Questions on the material ->
1. Print the stretch of the Dead Sea passage from "His proposal is" up to and including "waters and mud.", word for word.
2. Write what comes next in the passage about the plan to refill the Dead Sea, starting after its final sentence.

Passage shown ->
========================================================================

His proposal is to carry sea water from the Gulf of Aqaba to replenish the Dead Sea, which has shrunk by a third over the past 50 years and faces total evaporation. At stake is the area’s delicate ecology and a tourist industry — that draws 100,000 Britons each year — centred on the sea’s mineral-rich waters and mud.
A sequence of canals and pipelines would channel sea water down through the arid Arava valley in southern Israel and Jordan to the salt lake at the lowest point on earth, 415 metres below sea level.
Action is urgently needed. Over the past 50 years the Dead Sea’s depth has fallen by 20 metres. The so-called “Red to Dead” plan is to reverse this fall, which has been so dramatic that it has left the Israeli spa resort of Ein Gedi a mile from the water’s edge.
Foster’s intervention is the latest in a series of increasingly ambitious schemes by the architect. Last month he revealed plans for the 2,000ft Moscow City Tower, to cost £830m and house 25,000 people, and he is building the world’s largest new airport in Beijing.

========================================================================

Data shown ->
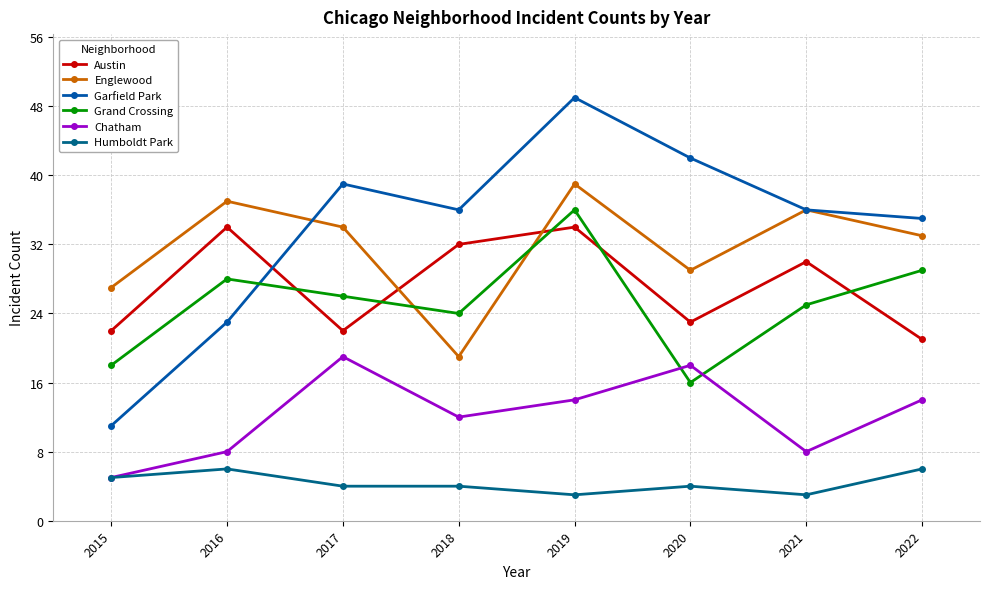

What is the value of the Englewood point at the 8th from the left?

33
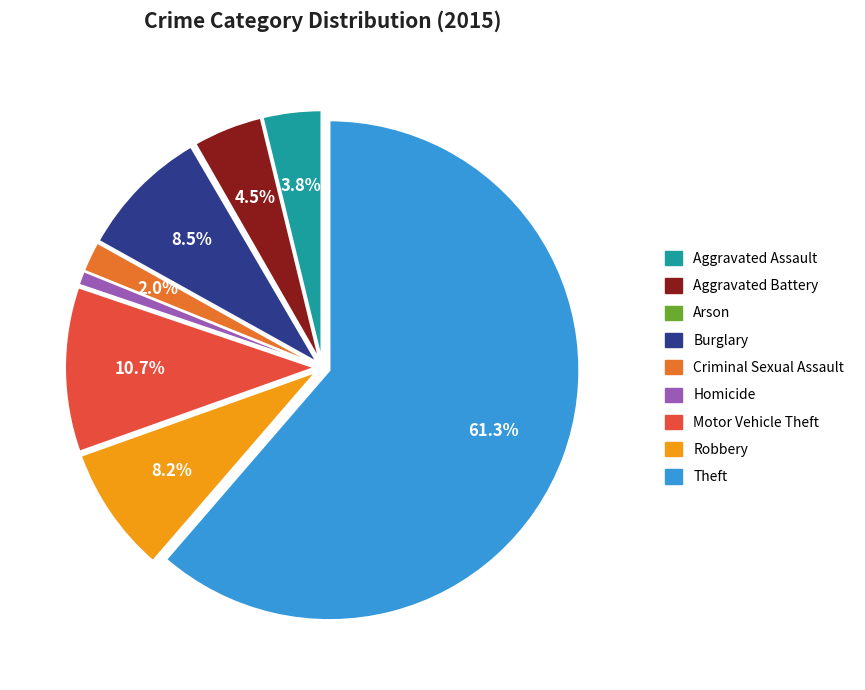

Between Aggravated Assault and Burglary, which is larger?

Burglary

========================================================================

Answers for the tasks ->
1.
His proposal is to carry sea water from the Gulf of Aqaba to replenish the Dead Sea, which has shrunk by a third over the past 50 years and faces total evaporation. At stake is the area’s delicate ecology and a tourist industry — that draws 100,000 Britons each year — centred on the sea’s mineral-rich waters and mud.

2.
Now 71, he has timed his proposal to coincide with an agreement between the leaders of Jordan, Israel and the Palestinian Authority to spend a $15m World Bank grant on investigating the feasibility of a canal project.
Ehud Olmert, the Israeli prime minister, and Mahmoud Abbas, the Palestinian president, have recently signed letters expressing their commitment to the project, despite the conflict between Hezbollah and Israel. The study will be financed by France, America, the Netherlands and Japan.
It is understood that Foster has personally promoted his version of the plan in informal meetings with senior Israeli officials over the last 18 months, and with a presentation in Amman to representatives of Jordan’s King Abdullah.
The one metre a year fall in the level of the Dead Sea has already left the surrounding terrain unstable and prone to cave in, which puts roads, hotels and chemical plants around the sea in jeopardy. Oases have also been disrupted, affecting bird migrations and desert wildlife, including ibex, gazelles and even leopards.
According to Gidon Bromberg, the Israeli director of Friends of the Earth in the Middle East, the reduction has been caused by the diversion of the River Jordan, which feeds the Dead Sea, for irrigation and drinking water — mostly by Israel, but also by Jordan and Syria. Today, less than 7% of the river’s original flow reaches the sea.
“A river holy to half of humanity has been reduced to little more than an open sewer,” said Bromberg.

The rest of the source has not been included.